El dinosaurio, bautizado Xenovenator espinosai, fue descrito recientemente en la revista científica Diversity por un equipo internacional liderado por paleontólogos del Museo del Desierto en Coahuila, encabezado por Héctor Rivera-Sylva. El fósil, hallado en la Formación Cerro del Pueblo, corresponde a un depredador que vivió hace aproximadamente 73 a 74 millones de años, alcanzaba cerca de tres metros de longitud y pertenece al grupo de los troodóntidos, dinosaurios estrechamente relacionados con el origen de las aves .
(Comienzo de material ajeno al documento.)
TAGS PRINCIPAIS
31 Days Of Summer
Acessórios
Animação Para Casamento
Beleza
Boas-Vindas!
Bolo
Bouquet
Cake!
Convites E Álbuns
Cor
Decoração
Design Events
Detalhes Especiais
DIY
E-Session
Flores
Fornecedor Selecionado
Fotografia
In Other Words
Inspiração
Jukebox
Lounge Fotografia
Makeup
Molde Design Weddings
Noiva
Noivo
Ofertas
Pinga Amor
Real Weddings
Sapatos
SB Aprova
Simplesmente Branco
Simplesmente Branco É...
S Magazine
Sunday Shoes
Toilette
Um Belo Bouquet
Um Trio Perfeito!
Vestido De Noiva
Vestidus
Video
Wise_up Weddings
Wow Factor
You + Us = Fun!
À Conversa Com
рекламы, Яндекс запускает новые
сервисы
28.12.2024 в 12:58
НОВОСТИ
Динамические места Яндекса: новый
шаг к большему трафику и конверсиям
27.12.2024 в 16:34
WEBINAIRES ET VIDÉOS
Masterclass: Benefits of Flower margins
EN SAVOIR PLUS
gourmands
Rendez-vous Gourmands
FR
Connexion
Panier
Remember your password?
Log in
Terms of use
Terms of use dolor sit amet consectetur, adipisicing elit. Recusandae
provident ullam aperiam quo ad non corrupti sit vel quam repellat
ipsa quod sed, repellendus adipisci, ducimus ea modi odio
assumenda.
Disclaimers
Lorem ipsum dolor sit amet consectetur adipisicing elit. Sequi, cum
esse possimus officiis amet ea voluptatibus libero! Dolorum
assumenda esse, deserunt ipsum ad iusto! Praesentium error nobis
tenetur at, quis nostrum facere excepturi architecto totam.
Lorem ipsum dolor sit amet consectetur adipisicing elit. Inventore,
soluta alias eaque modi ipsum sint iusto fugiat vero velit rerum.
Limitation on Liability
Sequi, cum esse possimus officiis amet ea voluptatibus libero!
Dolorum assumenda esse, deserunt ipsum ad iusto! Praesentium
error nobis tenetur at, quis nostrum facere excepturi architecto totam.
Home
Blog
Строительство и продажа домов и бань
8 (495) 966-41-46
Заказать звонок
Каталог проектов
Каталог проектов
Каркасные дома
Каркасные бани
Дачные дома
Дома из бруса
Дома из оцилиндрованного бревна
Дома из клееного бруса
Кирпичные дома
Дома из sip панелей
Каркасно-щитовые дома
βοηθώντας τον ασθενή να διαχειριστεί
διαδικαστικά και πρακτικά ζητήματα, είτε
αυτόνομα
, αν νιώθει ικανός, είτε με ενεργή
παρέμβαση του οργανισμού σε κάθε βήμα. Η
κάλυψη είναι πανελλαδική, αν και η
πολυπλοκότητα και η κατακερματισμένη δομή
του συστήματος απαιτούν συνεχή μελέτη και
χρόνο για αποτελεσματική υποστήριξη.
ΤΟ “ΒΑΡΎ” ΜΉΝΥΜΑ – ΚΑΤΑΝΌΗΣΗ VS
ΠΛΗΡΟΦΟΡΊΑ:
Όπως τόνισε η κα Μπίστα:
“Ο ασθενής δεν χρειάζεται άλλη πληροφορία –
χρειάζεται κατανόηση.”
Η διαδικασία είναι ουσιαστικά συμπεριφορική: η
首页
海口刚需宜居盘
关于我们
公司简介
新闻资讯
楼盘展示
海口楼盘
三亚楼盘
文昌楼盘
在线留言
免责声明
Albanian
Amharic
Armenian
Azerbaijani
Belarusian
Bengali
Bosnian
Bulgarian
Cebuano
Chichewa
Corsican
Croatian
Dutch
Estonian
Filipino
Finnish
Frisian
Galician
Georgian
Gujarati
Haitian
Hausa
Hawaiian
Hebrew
El rasgo más llamativo de la especie es su cráneo notablemente engrosado, con huesos densos y una protuberancia ósea en la parte superior de la cabeza. Los investigadores plantean que esta estructura pudo haber sido una adaptación para embestidas o luchas intraespecíficas, en un fenómeno de convergencia evolutiva similar al de los dinosaurios conocidos por practicar cabezazos. “Los dinosaurios rapaces suelen imaginarse solo como depredadores ágiles que usaban garras y dientes, pero Xenovenator nos recuerda que su comportamiento pudo ser mucho más diverso”, explicó Rivera-Sylva .
El cráneo fue descubierto originalmente en el año 2000 por la paleontóloga Martha Aguillón-Martínez, en una región que durante el Cretácico fue una costa pantanosa habitada por diversas especies, incluidos hadrosaurios, tiranosaurios y grandes ceratópsidos como Coahuilaceratops. El análisis mediante tomografía computarizada reveló un endocráneo excepcionalmente preservado, con indicios de un cerebro relativamente grande y sentidos agudos, características típicas de los troodóntidos.
Sin embargo, el hallazgo no está exento de debate científico. Algunos paleontólogos, como David Varricchio de la Universidad Estatal de Montana, han señalado que el material fósil es fragmentario y sugieren cautela en la interpretación. Según él, es posible que los restos correspondan a un dinosaurio de mayor tamaño, lo que podría modificar su clasificación definitiva .
Más allá de la discusión taxonómica, el descubrimiento refuerza la importancia de México como una región clave para comprender la evolución de los dinosaurios en Norteamérica y abre nuevas hipótesis sobre comportamientos complejos, como la competencia física entre depredadores del pasado.